Wednesday, November 5, 2008
Some ten years ago, German interior designer Nona von Haeften and her husband Wolf Siegfried Wagner, a stage designer, paid their first visit to Mallorca. The couple had been looking for a holiday house for some time, but convinced that Mallorca had long since been ruined by mass tourism, they had never visited the island. One day, an old friend who had a house in Mallorca and knew the island well persuaded them to make a visit in order to inspect an old finca that she knew was for sale in the eastern part of the island. Although highly sceptical, Nona and Wolf agreed to fly down from their home in Hamburg for a short visit. It was a classic case of love at first sight and just three weeks after their arrival, the finca, together with a sizeable plot of surrounding farmland, was theirs.
Once the building work was complete, the business of furnishing the house took over. Nona sourced most of the fabrics and furniture from her contacts and suppliers in Germany, France and England. No easy task, but the house was eventually made ready to receive its first contingent of guests who were thrilled to find themselves staying in such delightful surroundings.

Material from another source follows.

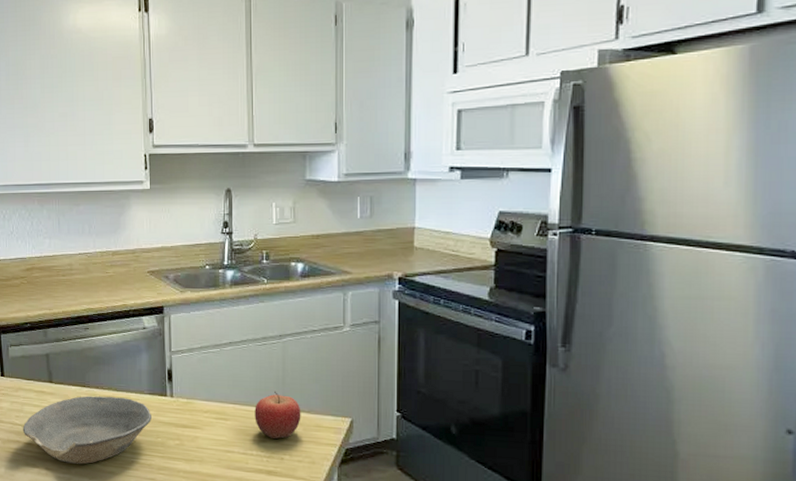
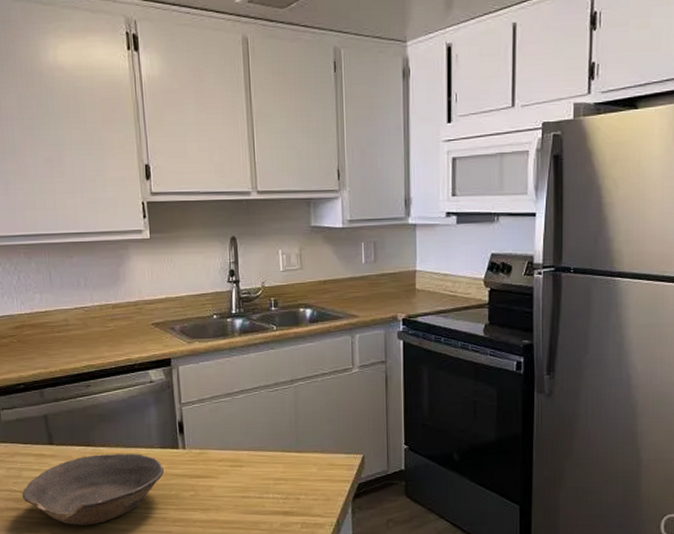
fruit: present [254,391,301,439] -> none [269,434,315,480]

It wasn’t long before the finca became the couple’s main residence. Word of the successful transformation of their new home soon spread and within a matter of months Wolf had been asked to renovate and design other houses on the island. Meanwhile Nona has set up an interior design business in the nearby town of Manacor. Her shop, called Unicorn, stocks everything one could possibly need to set up home - antiques from Europe, stylish furnishing fabrics ranging from ravishing silks to cool, practical cottons, furniture in wrought iron and wood made locally to Nona’s design, together with ceramics and accessories made by talented craftspeople living on the island. Some years later, Nona opened a second warehouse-type shop, called Coconut Company, in premises next door - a treasure trove of stylish rattan furniture and affordable accessories imported from the Far East.